ГАЕВСКИЙ: Идея повествовательного нарративного спектакля оказалась идеей злосчастной. Содержание «Спящей красавицы» занимает полстранички текста – фабульное содержание. «Жизель» излагается в двух словах. Чтобы рассказать, что происходит в балете «Золотой век», требуется уже целое умение. Многоактные балеты Петипа строились на основе очень больших ансамблевых композиций, где какой-то образ, состояние, ситуация трансформировались по законам симфонического развития. Есть знаменитая формула Бетховена, которой подчинялся поздний Петипа, кстати сказать, очень хорошо знающий Бетховена: пять процентов темы и девяносто пять процентов разработки. И если вместо слова «тема» употребить слово «фабула», получится структура балетов Петипа. А мы в конце концов пришли к обратному соотношению: фабульное содержание, фабульная материя захватывает почти все пространство спектакля, а симфоническая ее разработка ютится где-то – во всяком случае, не становится центральной задачей. Короче говоря, повествовательный балет уничтожил – не мог не уничтожить – балет хореографический. Но, несмотря на это, подлинное искусство все же иногда возникало. Например, в целом не очень удачная «Ангара» Григоровича начиналась красивым большим, почти на целый акт, вступлением – темой Ангары, темой реки как некоей стихии. В этой сцене не было никакой фабулы, там было симфоническое, на балетном языке представленное, хореографическое претворение этого образа. Но дальше возникали довольно запутанные перипетии, в которых, как в классическом драмбалете, хореография делалась не очень-то и нужной. Что такое балет «Иван Грозный»? То же самое, это балет интриги, это почти Скриб, только Скриб трагический. Это балет, основанный, на, кстати говоря, недостоверной легенде о том, что Анастасия была умерщвлена Курбским из ревности к Ивану Грозному. Балет «Иван Грозный» – это подробный (некоторым образом в полемике с Эйзенштейном) рассказ о боярском заговоре.

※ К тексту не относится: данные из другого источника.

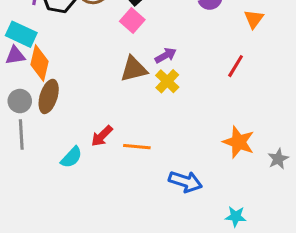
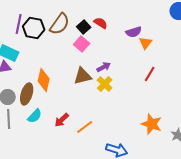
orange triangle: (254, 19) -> (146, 43), moved
orange diamond: (40, 63) -> (44, 80), moved
orange line: (137, 147) -> (85, 127), turned -42
cyan semicircle: (71, 157) -> (35, 116), moved

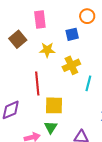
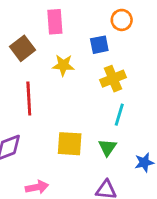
yellow cross: (71, 65) -> (113, 79), moved
red line: (37, 83) -> (29, 99), moved
green triangle: (51, 127) -> (108, 147), moved

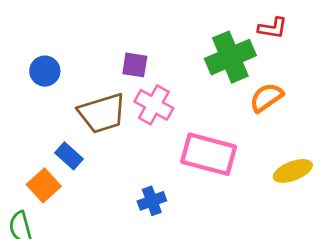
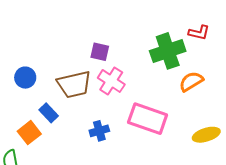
blue circle: (45, 71) -> (25, 78), moved
blue cross: (152, 201) -> (99, 131), moved

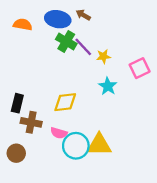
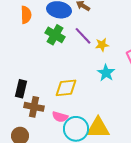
orange semicircle: (23, 24) -> (26, 15), turned 78
green cross: (66, 41) -> (55, 35), moved

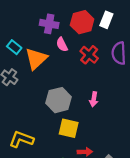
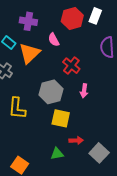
purple cross: (49, 24) -> (28, 21), moved
red cross: (89, 55) -> (71, 66), moved
yellow L-shape: (21, 139) -> (17, 108), moved, turned -105

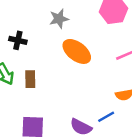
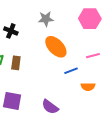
blue line: (106, 117) -> (71, 71), moved

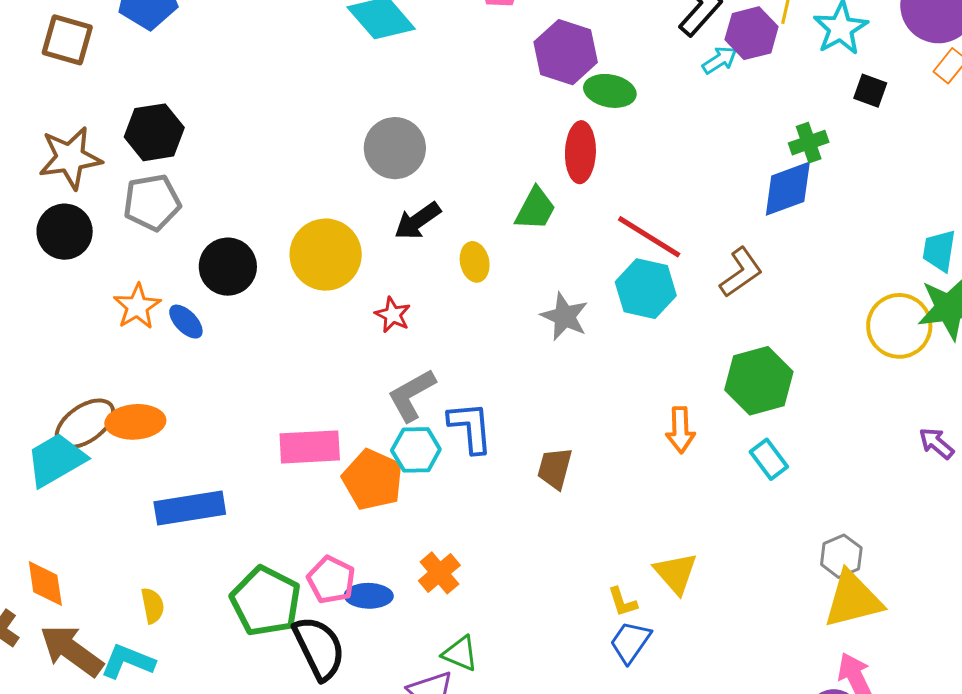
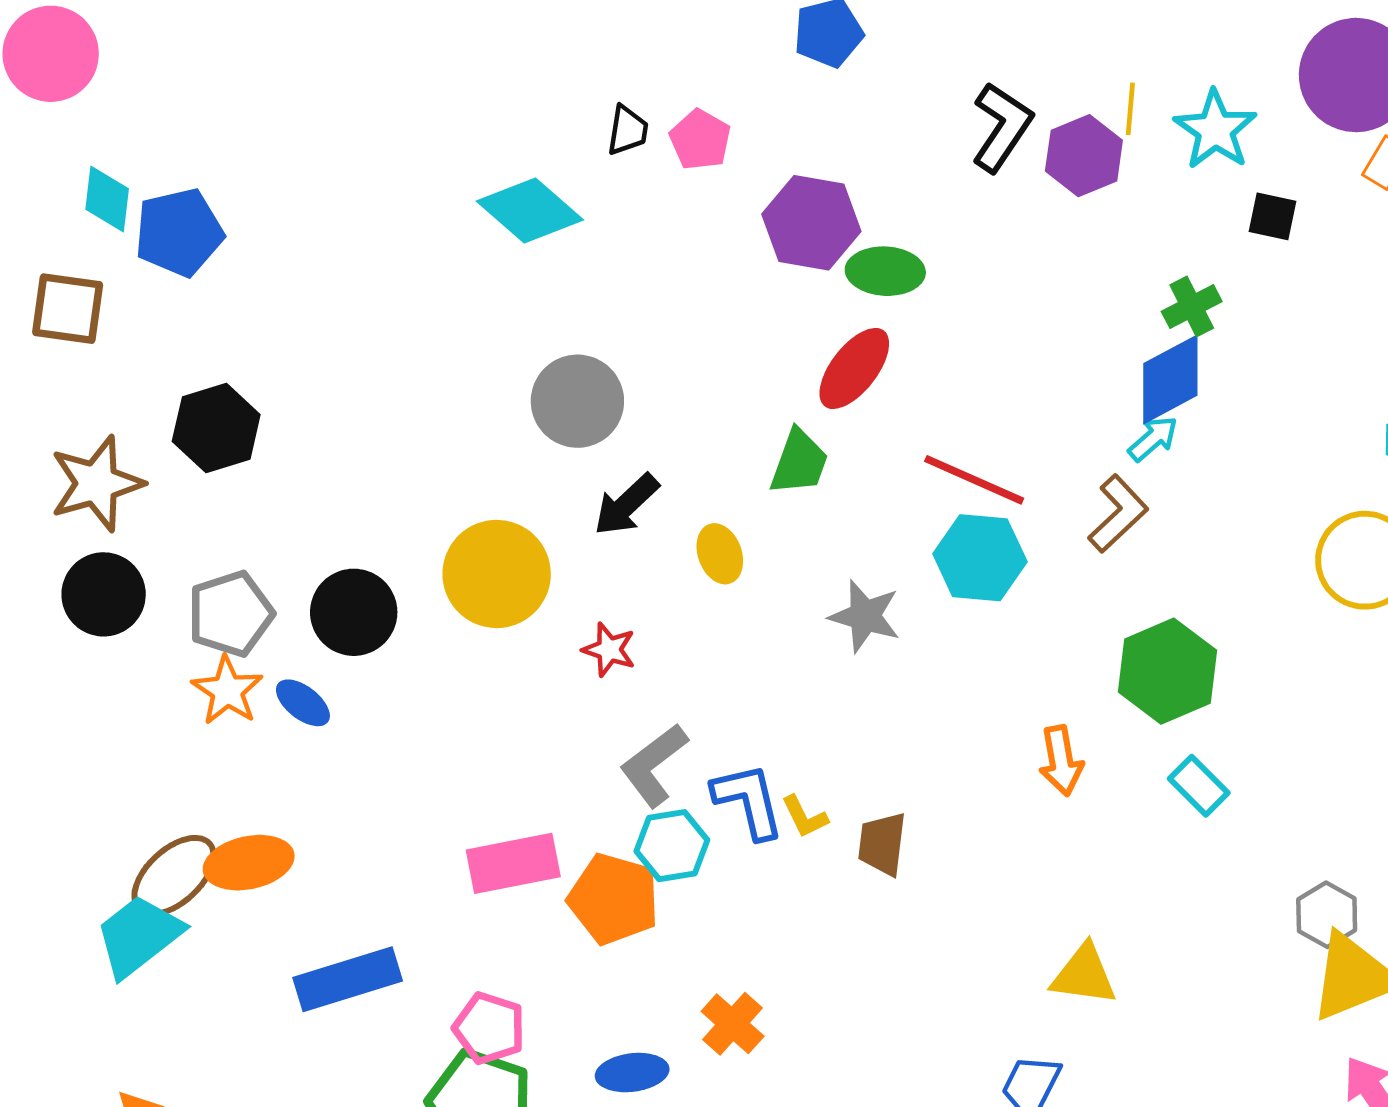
cyan arrow: (720, 60) -> (1153, 439), moved
red ellipse: (580, 152) -> (854, 368), turned 44
gray pentagon: (152, 202) -> (231, 614), moved
yellow triangle: (676, 573) -> (1084, 975), turned -33
pink pentagon: (331, 580) -> (489, 1028), moved
yellow L-shape: (622, 602) -> (805, 817), moved

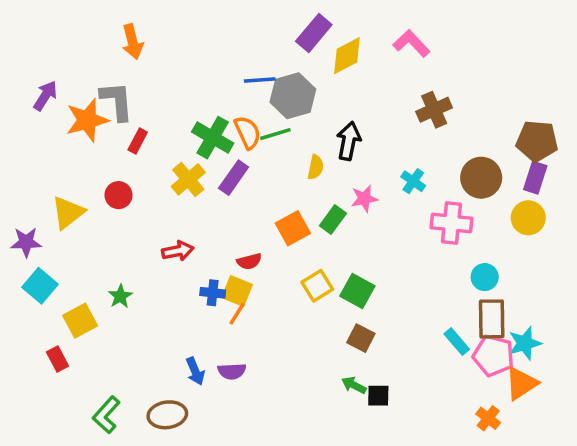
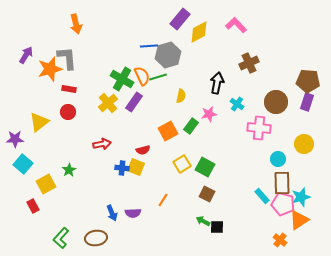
red rectangle: (138, 141) -> (69, 89), moved, turned 72
black arrow: (349, 141) -> (217, 83), moved
yellow circle: (528, 218) -> (304, 144), moved
orange line: (237, 314) -> (163, 200), moved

ГЕРШЕНЗОН: Почему так происходит? Не кажется ли вам, что страсть к повествовательному балету – это продолжение литературоцентристской традиции русской культуры? Не кажется ли вам, что собственно движение, собственно хореография – все это просто несовместимо с русским художественным сознанием? Между прочим, назовите мне великих русских хореографов par excellence? Петипа – француз.
Фокин? Поначалу он двигался в, так сказать, верном направлении: «Шопениана I» отличается от «Шопенианы II» исчезновением именно повествовательного элемента. Но потом (кстати, не без влияния дягилевских интеллектуалов), будто чего-то испугавшись, Фокин резко сменил курс, сделал шаг в сторону новой нарративности. И полились кровь «Шехеразады», яды «Клеопатры»…
ГАЕВСКИЙ: А Лев Иванов кем был? А Баланчин? Федор Васильевич Лопухов? Касьян Ярославович Голейзовский?
ГЕРШЕНЗОН: Да, но какова их судьба? Что было бы в России с Баланчиным? Что стало в России с Лопуховым и Голейзовским?
ГАЕВСКИЙ: Их судьбы объясняются внехудожественными обстоятельствами. Прежде всего – идеологической установкой на традиционализм и разгромом всех экспериментальных начинаний в советском искусстве.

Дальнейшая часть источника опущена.